With good reason, archtops are considered the greatest challenge in guitar building. And there’s nothing more beautiful than a hand-carved, elegantly arched top or back. Those curves! Those reflections! An archtop’s fusion of structure, sound, and elegance is an art that’s not easy to master. And it gets even more difficult when you’re departing from conventional shapes, for example by introducing tighter radiuses - nothing breaks easier than highly flamed wood being bent into shape! But we’re known for outsmarting obstacles, and often, all it takes is more time and patience - and occasionally, an extra set of sides or two. . .
Time and patience are also required for an archtop’s details. Some of these are invisibly located on the inside of the guitar’s body, but even some that are on the outside, such as a solid ebony bridge, aren’t noticed right away. Meticulously shaped to be a perfect match to the top’s arch, a solid bridge yields a fuller sound and quicker response than the typical adjustable designs, where the strings’ vibrations have to travel through a set of screws, and then a separate, possibly flexible, base - no wonder that tone gets lost!
Similarly, our tailpiece differs from most standard designs, which tend to be mounted to either a metal hinge or a plastic string.

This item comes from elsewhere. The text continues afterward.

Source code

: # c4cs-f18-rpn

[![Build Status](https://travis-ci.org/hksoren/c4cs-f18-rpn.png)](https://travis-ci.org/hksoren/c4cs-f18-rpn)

Inspired by traditional Japanese wood joinery (as well as the viola de gamba), our tailpiece is mounted to a matching wood counterpart, resulting in sound transmission that goes from wood to wood, which, in our view, is the best and most honest tonal option. On guitars with pickups, we even include a ground connection to the strings to avoid issues with buzz and hum.
Let’s not forget about our reversed pickguard, which is another of our innovations. Typically, the pickguard - often larger than necessary - is mounted with its largest section toward the center of the body. This makes sense from a historical perspective, as players used to have to dig in hard to be heard playing in a big band without amplification. But very few guitarists play that way today, with the result being that the pickguard’s function has largely moved from one of protecting the guitar’s top to being more of a finger-rest and guide for the picking hand. Accordingly, we turned the shape around, with the narrow portion toward the bridge, which not only harmonizes better with the shape of the tailpiece, but also allows for better tone by not covering up the f-hole.
It goes without saying that our pickguards attach to the fingerboard extension, rather than being mounted to the instrument’s top. On guitars with electronics, the pickguard also serves as a platform for the pickup (often with a cover made from the same wood as the pickguard itself) and virtually invisibly mounted controls.
Speaking of f-holes: Most jazz guitars have them, ours don’t. Originating with the family of bowed instruments, the shape was adapted for guitars early on, even though nothing is further removed from how an archtop guitar’s top is excited than a violin. Another reason is that traditional f-holes can easily be cut with a router, while the «f-holes» on our Massari model take two days to realize.
A few words about the wood: We celebrated our 35th anniversary in 2015, so it’s only natural that we’ve become good friends with many wood suppliers. Many of them call us when they’ve come across something special, because they know that we’re only looking for the highest quality, and won’t haggle about the price. We simply want the very best, or at least what we consider to be the best, as it’s not always the «normal» pieces of wood that inspire us. As a result, we’ve ended up with an impressive collection!